Update: First, thanks to everyone who provided me with info.

Harsh, you hit it on the head. I was getting a strong signal on my $10 Satellite Finder, but it was the wrong satellite. That is why my receiver was not getting a signal. I was using elevation and skew settings I had found online. I started over and moved the dish about ten degrees from where I had found the strong signal and found another one. I then did a Check Switch and it was 61.5w. I messed around a little with the skew, elevation and azmuth and did get an improvement on the signal strength. These settings were totally different from what I found online for my zip code. That may be because I am using the Dish 1000 which was not designed for 61.5w. My signal strengths are not as good as what I get off of my Dish 500 on 110 and 119. Here is what I get on each transponder:

Transponder Strength

1 76
2 95
3 76
4 0
5 75
6 97
7 77
8 97
9 80
10 84
11 79
12 96
13 77
14 108
15 76
16 78
17 77
18 83
19 79
20 92
21 76

I am not sure what is the Norm off of this satellite but these strengths are an average of 10 points below what I get off of 110 and 119. How do these numbers compare to what is expected off of 61.5w?

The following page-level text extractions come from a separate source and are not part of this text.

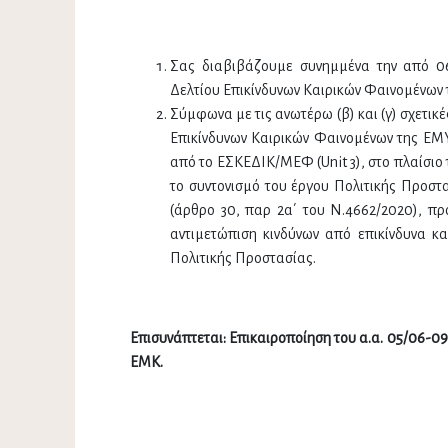
Σας διαβιβάζουμε συνημμένα την από 06
Δελτίου Επικίνδυνων Καιρικών Φαινομένων
Σύμφωνα με τις ανωτέρω (β) και (γ) σχετικ
Επικίνδυνων Καιρικών Φαινομένων της 
από το ΕΣΚΕΔΙΚ/ΜΕΦ (Unit 3), στο πλαίσιο
το συντονισμό του έργου Πολιτικής Προστ
(άρθρο 30, παρ 2α΄ του Ν.4662/2020), πρ
αντιμετώπιση κινδύνων από επικίνδυνα κ
Πολιτικής Προστασίας.
Επισυνάπτεται: Επικαιροποίηση του α.α. 05/06-0
ΕΜΚ.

One last question, what programming can you receive off of 61.5 for free? I will be getting a VIP 211 and the Platinum pack in the near future but just curious as to what else is there for free. Thanks again.


----------



## harsh (Jun 15, 2003)

cherokeeafton said:


> what programming can you receive off of 61.5 for free? I will be getting a VIP 211 and the Platinum pack in the near future but just curious as to what else is there for free.


Pentagon channel and HD Demo.


----------



## garys (Nov 4, 2005)

cherokeeafton said:


> Update:
> 
> I am not sure what is the Norm off of this satellite but these strengths are an average of 10 points below what I get off of 110 and 119. How do these numbers compare to what is expected off of 61.5w?
> 
> One last question, what programming can you receive off of 61.5 for free? I will be getting a VIP 211 and the Platinum pack in the near future but just curious as to what else is there for free. Thanks again.


They are a couple points lower than mine, but I'm using an old 300 dish so that could be the difference.

Also Classic Arts Showcase, Good Samaritan Network, Holistic Television Network and Panhandle Area Ed. Consotium with those Harsh mentions. And CBS-HD if you qualify.


----------